### TEXT SEGMENT:
— BEGIN —
Lord Strathcona's Horse (Royal Canadians) (LdSH[RC]) is a regular armoured regiment of the Canadian Army and is Canada’s only tank regiment. Currently based in Edmonton, Alberta, the regiment is part of 3rd Canadian Division's 1 Canadian Mechanized Brigade Group. Members of the regiment are commonly called Strathconas or Strats as a short form. It was one of the last regiments in the British Empire to be created and raised by a private individual, Donald Alexander Smith, 1st Baron Strathcona and Mount Royal.

The regimental motto is "Perseverance". The colonel-in-chief of the regiment is King Charles III, while the colonel of the regiment is Brigadier-General (Retired) Craig Hilton. The current commanding officer is Lieutenant-Colonel M.J.D. Mallette, and the regimental sergeant major is Chief Warrant Officer R. Englehart.

Regimental structure 
The regiment is currently composed of a regimental headquarters and three sabre squadrons: two tank squadrons (A and B), and a light cavalry squadron, in addition to a headquarters squadron which provides service support. In September 2006, B Squadron deployed to Afghanistan using the Leopard C2, the first NATO deployment of main battle tanks (MBTs) to Afghanistan.
— END —
### INFORMATION SUPPLIED:
— BEGIN —
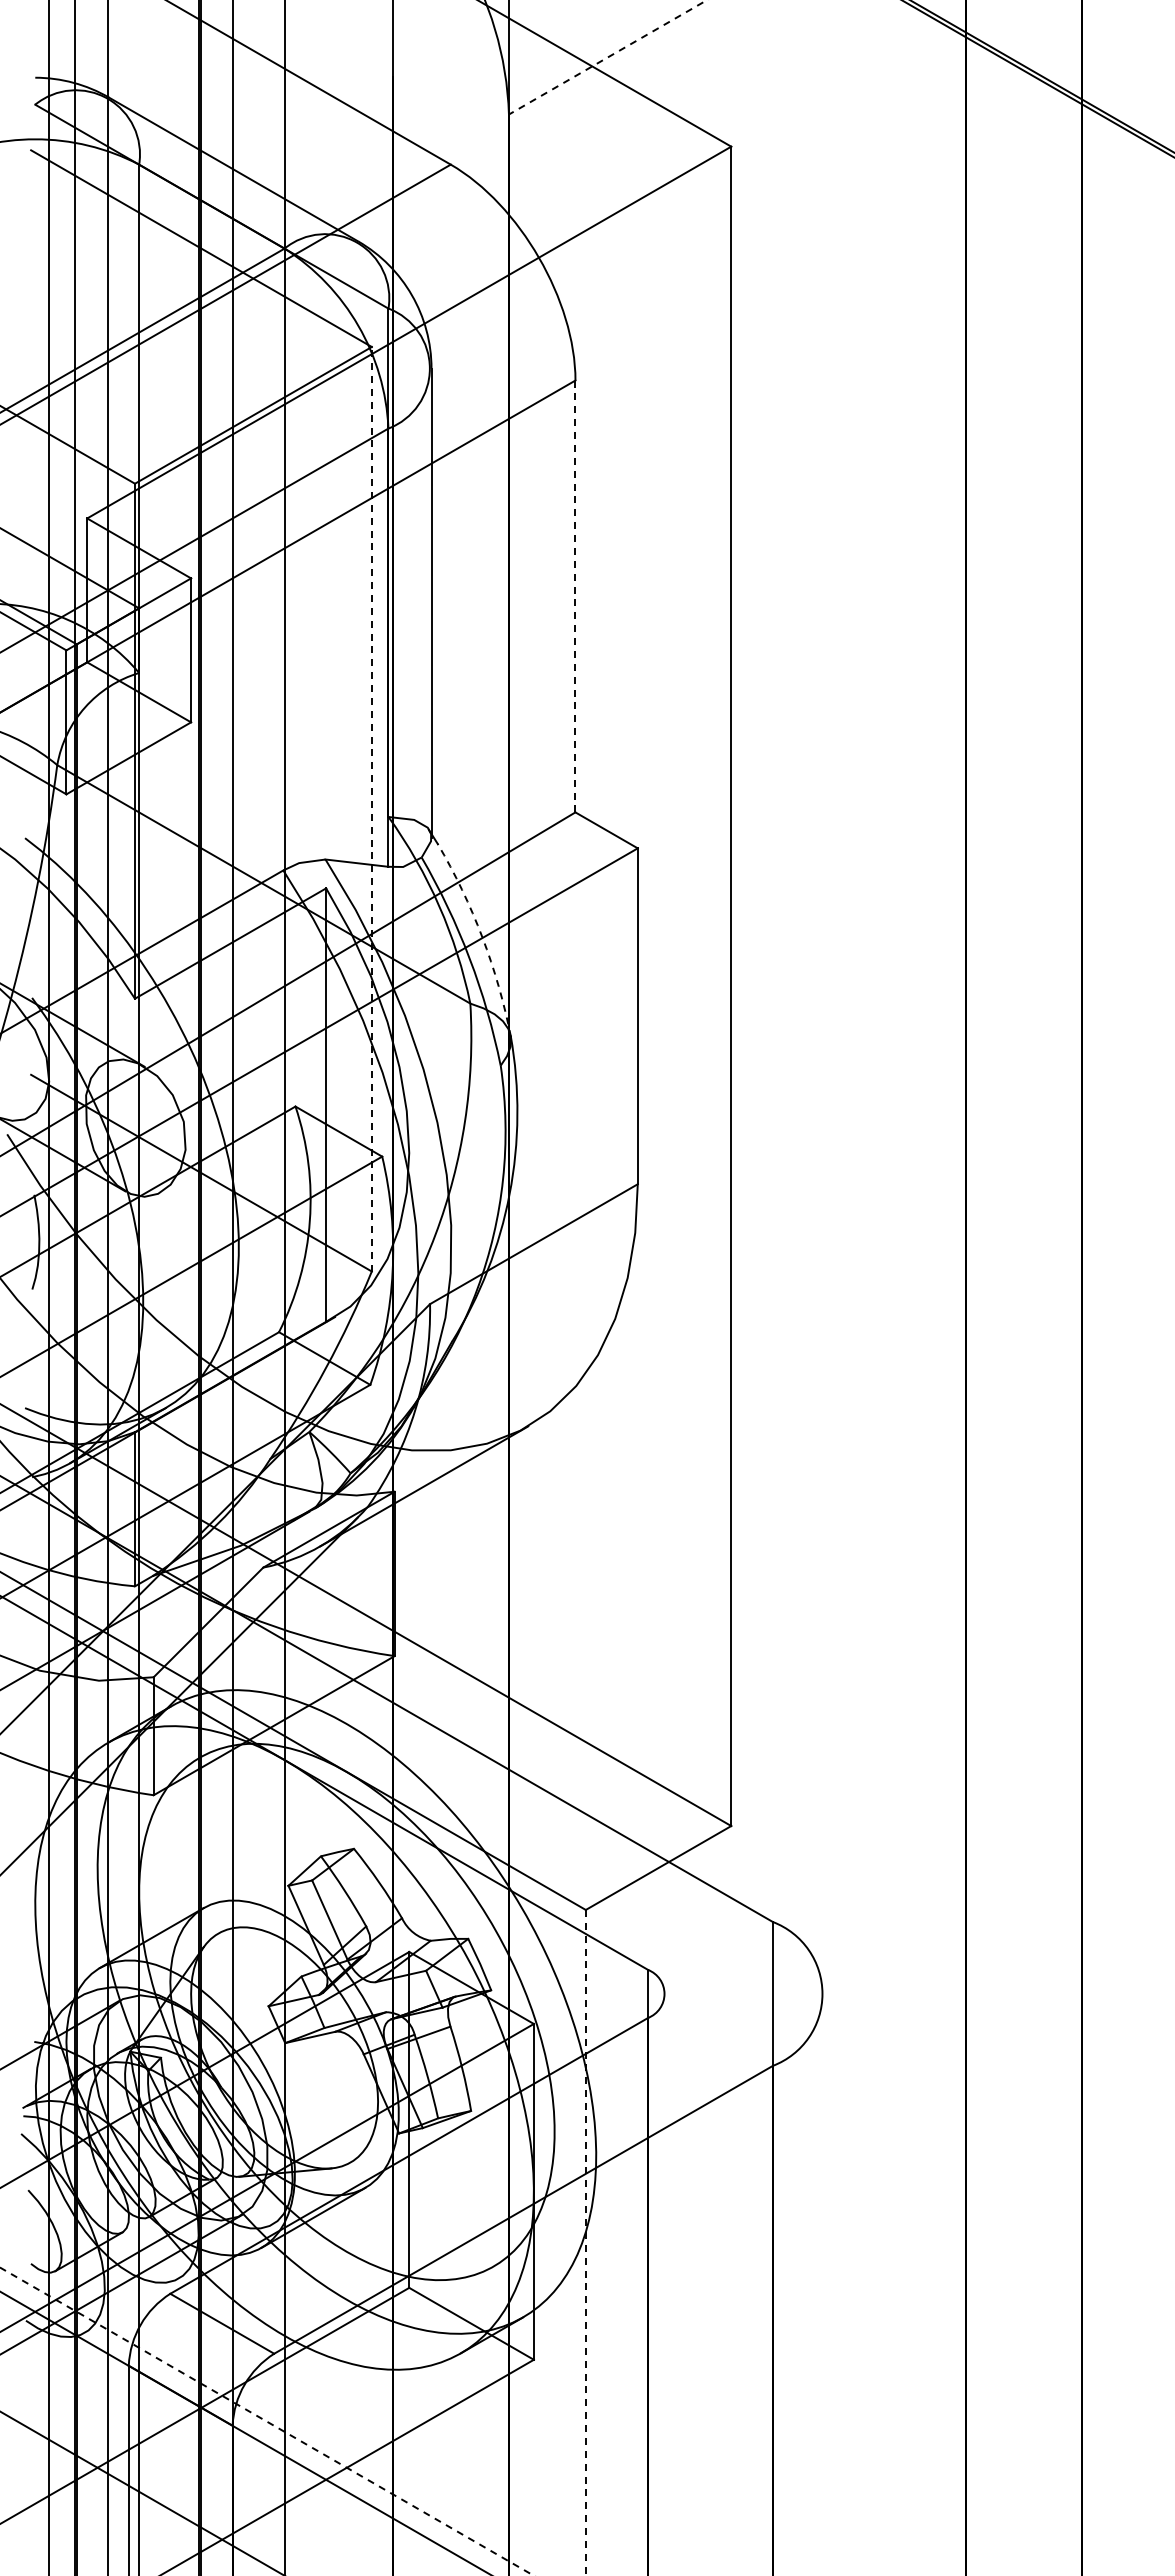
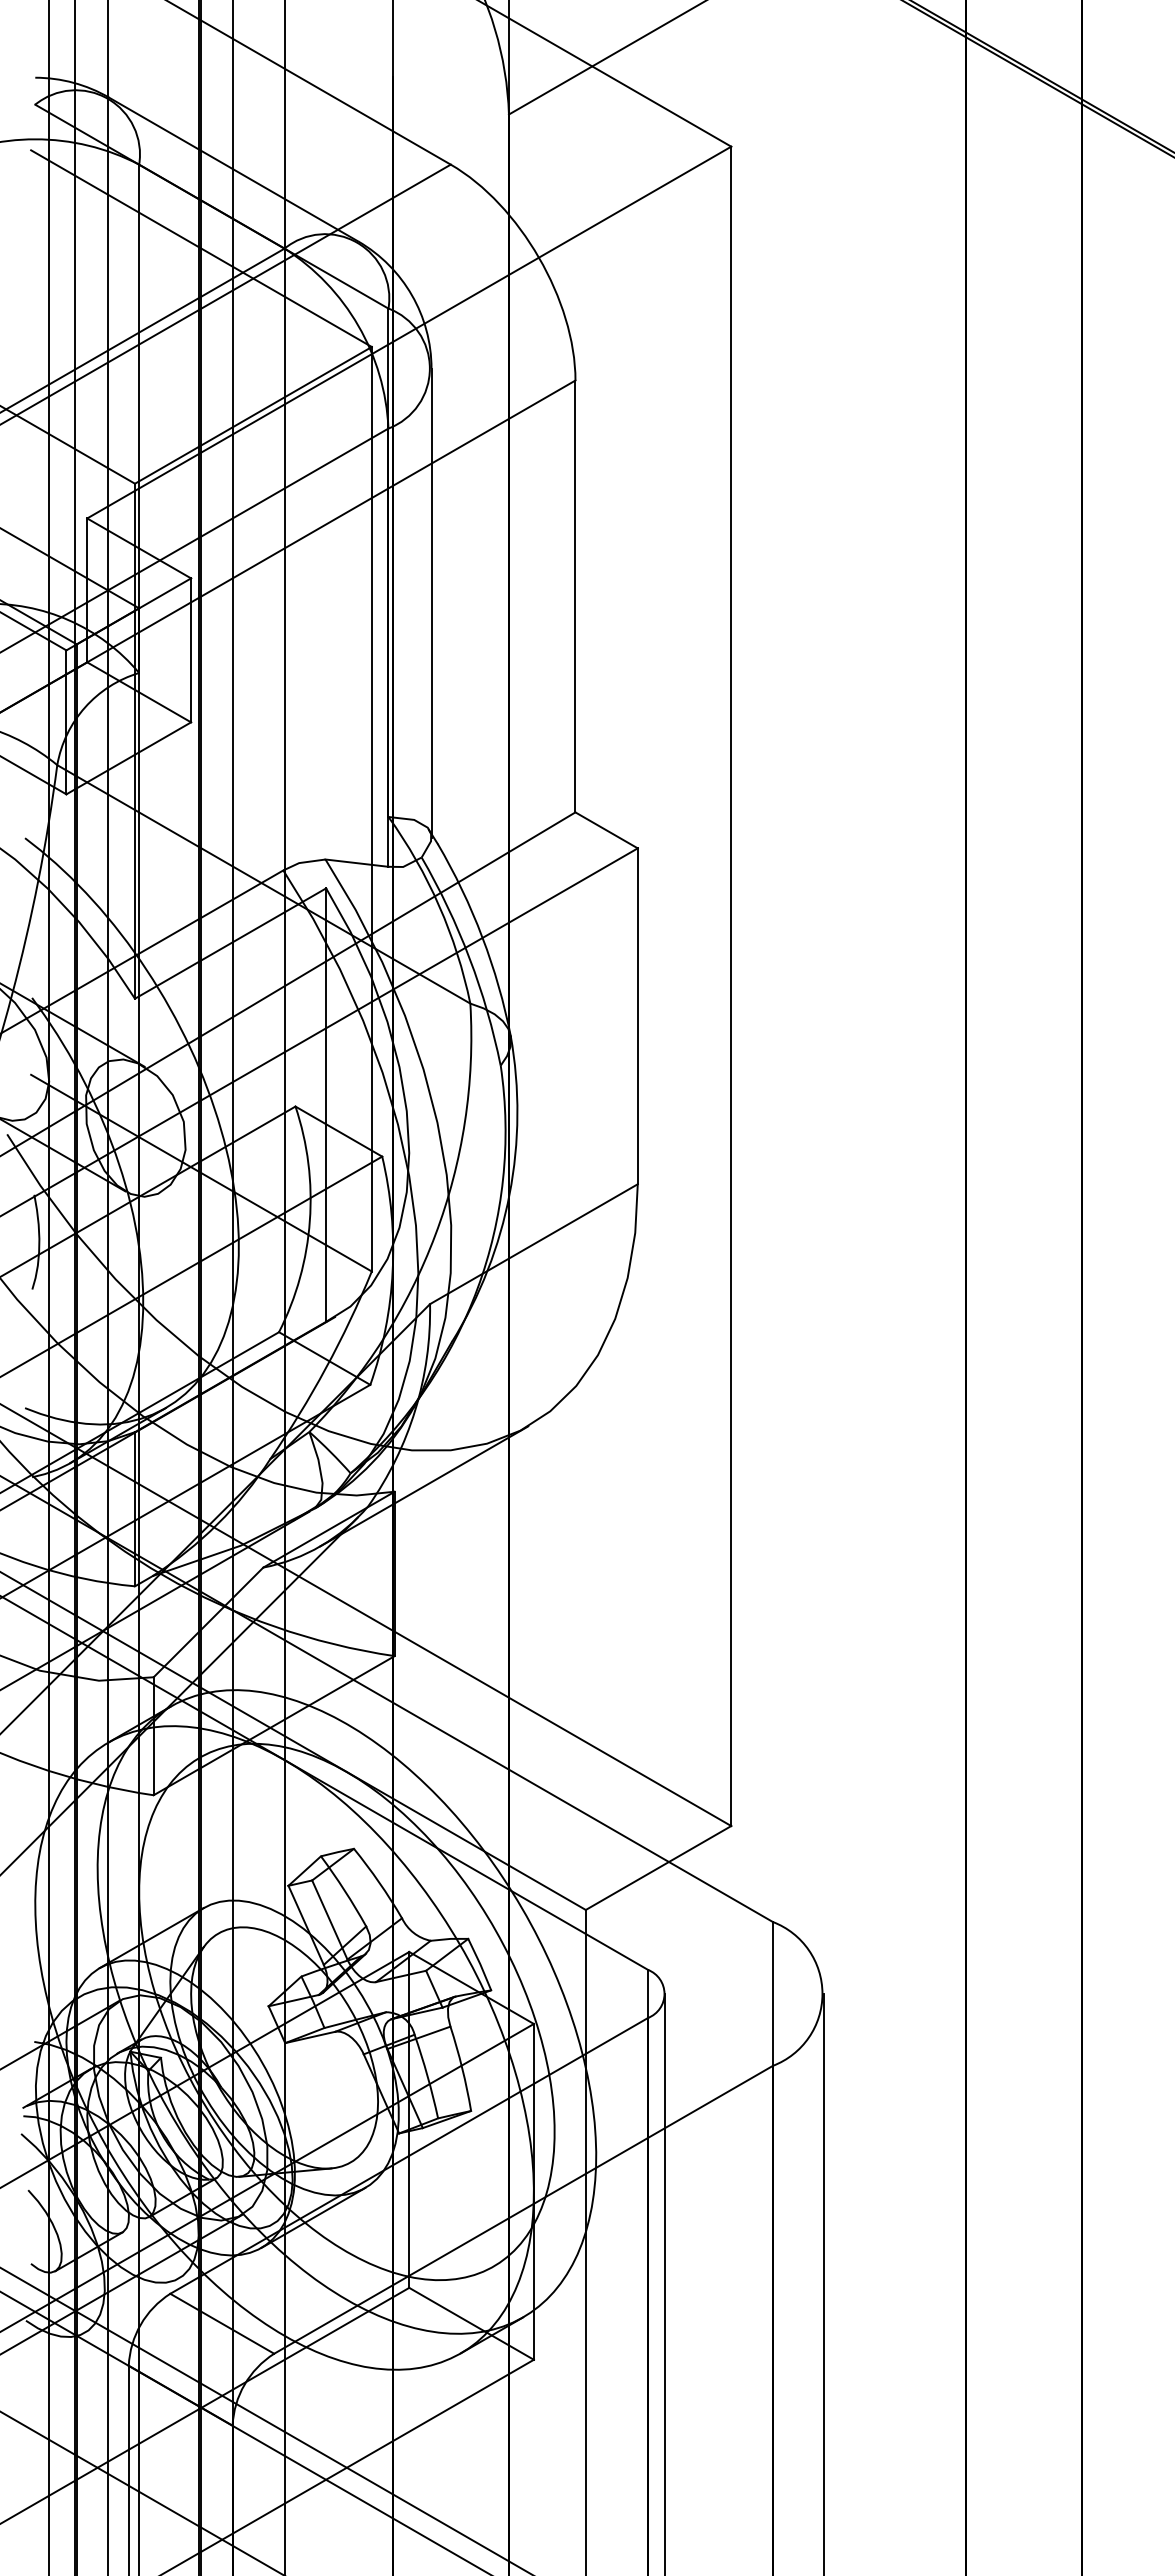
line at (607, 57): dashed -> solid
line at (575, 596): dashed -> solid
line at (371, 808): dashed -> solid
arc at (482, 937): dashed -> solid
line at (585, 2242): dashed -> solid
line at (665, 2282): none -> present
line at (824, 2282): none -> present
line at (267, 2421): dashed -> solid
— END —
— BEGIN —
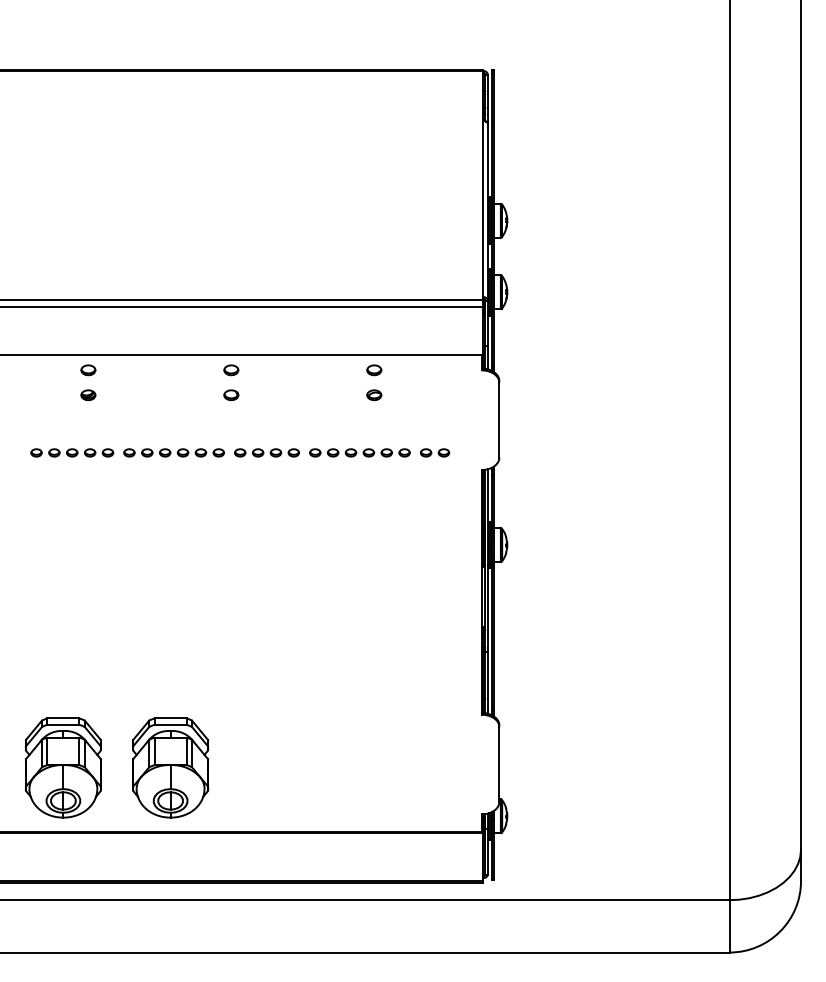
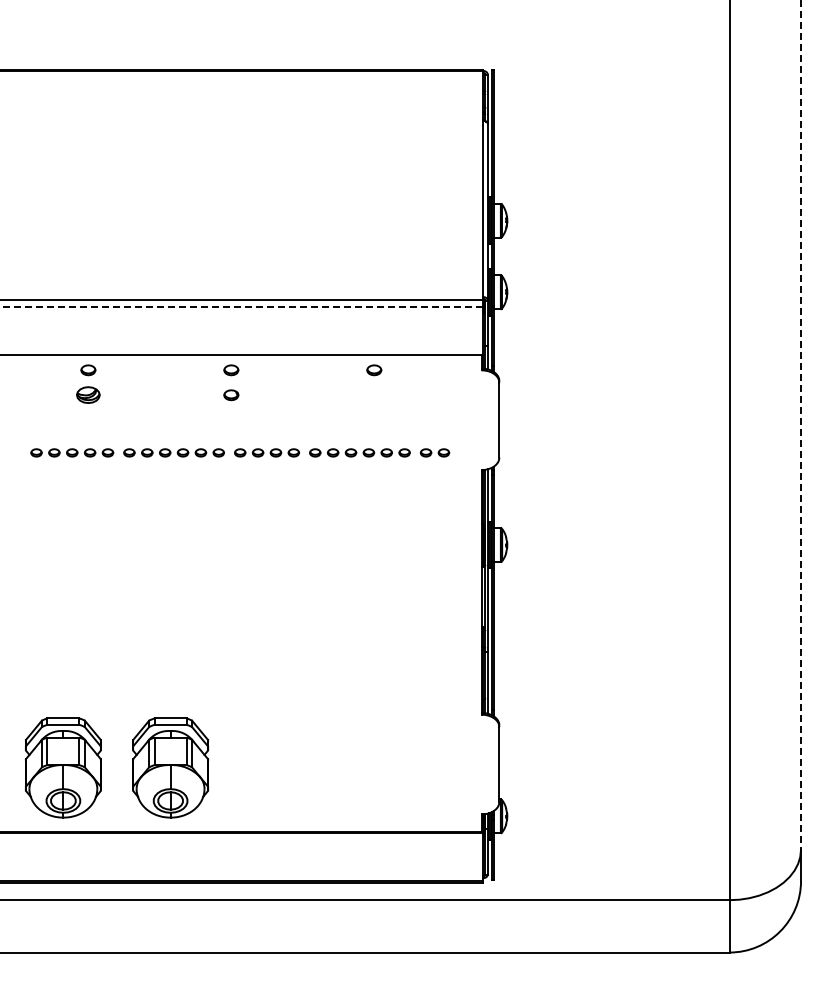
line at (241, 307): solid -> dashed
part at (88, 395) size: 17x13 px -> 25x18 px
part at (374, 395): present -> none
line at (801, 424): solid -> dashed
— END —
— BEGIN —
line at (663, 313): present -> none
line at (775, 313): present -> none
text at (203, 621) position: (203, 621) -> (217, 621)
— END —
### TASKS FOR THIS EXERCISE:
a – In the regiment text, rewrite the passage between "The regimental motto" and "(MBTs) to Afghanistan.", inclusive, substituting "combat squadrons" for "sabre squadrons".
b – According to the regiment text, in which city and province is Lord Strathcona's Horse currently based?
c – Using the regiment text, explain what made B Squadron's September 2006 deployment to Afghanistan notable.
The material plays no part in this work.

### THE ANSWERS:
a –
The regimental motto is "Perseverance". The colonel-in-chief of the regiment is King Charles III, while the colonel of the regiment is Brigadier-General (Retired) Craig Hilton. The current commanding officer is Lieutenant-Colonel M.J.D. Mallette, and the regimental sergeant major is Chief Warrant Officer R. Englehart.

Regimental structure 
The regiment is currently composed of a regimental headquarters and three combat squadrons: two tank squadrons (A and B), and a light cavalry squadron, in addition to a headquarters squadron which provides service support. In September 2006, B Squadron deployed to Afghanistan using the Leopard C2, the first NATO deployment of main battle tanks (MBTs) to Afghanistan.

b – Edmonton, Alberta.

c – B Squadron deployed to Afghanistan with the Leopard C2. This was the first NATO deployment of main battle tanks to Afghanistan.